Headache is a common reason that adults seek medical care. In the United States, it accounts for approximately 13 million visits each year to physicians’ offices, urgent care clinics, and emergency departments. It is the fifth most common reason for emergency department visits, and second most common reason for neurologic consultation in the emergency department. Approximately 2–4% of all patients who seek medical attention in an emergency department report symptoms of nontraumatic headache. A broad range of disorders can cause headache (see Chapter 24). This section deals only with acute nontraumatic headache in adults and adolescents. The challenge in the initial evaluation of acute headache is to identify which patients are presenting with an uncommon but life-threatening condition; approximately 1% of patients seeking care in emergency department settings and considerably less in office practice settings fall into this category.
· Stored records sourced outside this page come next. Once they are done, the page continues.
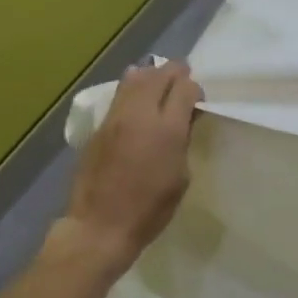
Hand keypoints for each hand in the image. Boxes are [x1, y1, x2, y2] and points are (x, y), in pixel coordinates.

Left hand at [60, 60, 202, 271]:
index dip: (195, 88)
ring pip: (133, 79)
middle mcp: (140, 115)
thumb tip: (182, 122)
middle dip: (174, 72)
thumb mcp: (180, 177)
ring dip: (151, 75)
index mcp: (166, 130)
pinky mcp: (99, 127)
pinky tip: (138, 99)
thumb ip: (182, 141)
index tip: (198, 100)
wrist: (102, 225)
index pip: (184, 88)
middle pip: (158, 75)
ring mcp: (115, 118)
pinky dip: (132, 89)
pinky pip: (119, 96)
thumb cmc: (150, 209)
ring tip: (159, 80)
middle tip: (183, 76)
Diminution of headache in response to typical migraine therapies (such as serotonin receptor antagonists or ketorolac) does not rule out critical conditions such as subarachnoid hemorrhage or meningitis as the underlying cause. A “sentinel headache” before a subarachnoid hemorrhage is a sudden, intense, persistent headache different from previous headaches; it precedes subarachnoid hemorrhage by days or weeks and occurs in 15–60% of patients with spontaneous subarachnoid hemorrhage.


A. Symptoms

A careful history and physical examination should aim to identify causes of acute headache that require immediate treatment. These causes can be broadly classified as imminent or completed vascular events (intracranial hemorrhage, thrombosis, cavernous sinus thrombosis, vasculitis, malignant hypertension, arterial dissection, cerebral venous thrombosis, transient ischemic attack, or aneurysm), infections (abscess, encephalitis, or meningitis), intracranial masses causing intracranial hypertension, preeclampsia, and carbon monoxide poisoning. Having the patient carefully describe the onset of headache can be helpful in diagnosing a serious cause.
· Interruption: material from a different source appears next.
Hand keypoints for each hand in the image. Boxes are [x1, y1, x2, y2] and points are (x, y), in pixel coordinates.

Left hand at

Report of a sudden-onset headache that reaches maximal and severe intensity within seconds or a few minutes is the classic description of a “thunderclap” headache; it should precipitate workup for subarachnoid hemorrhage, since the estimated prevalence of subarachnoid hemorrhage in patients with thunderclap headache is 43%. In a case series with 42 patients who had bled from an aneurysm, the headache came instantly in 50%, after 2–60 seconds in 24%, and within 1–5 minutes in 19%.

Thunderclap headache during the postpartum period precipitated by the Valsalva maneuver or recumbent positioning may indicate reversible cerebral vasoconstriction syndrome or irreversible cerebral venous sinus thrombosis. Venous-specific imaging sequences may be needed for diagnosis. Other historical features that raise the need for diagnostic testing include headache brought on by cough, exertion, or sexual activity.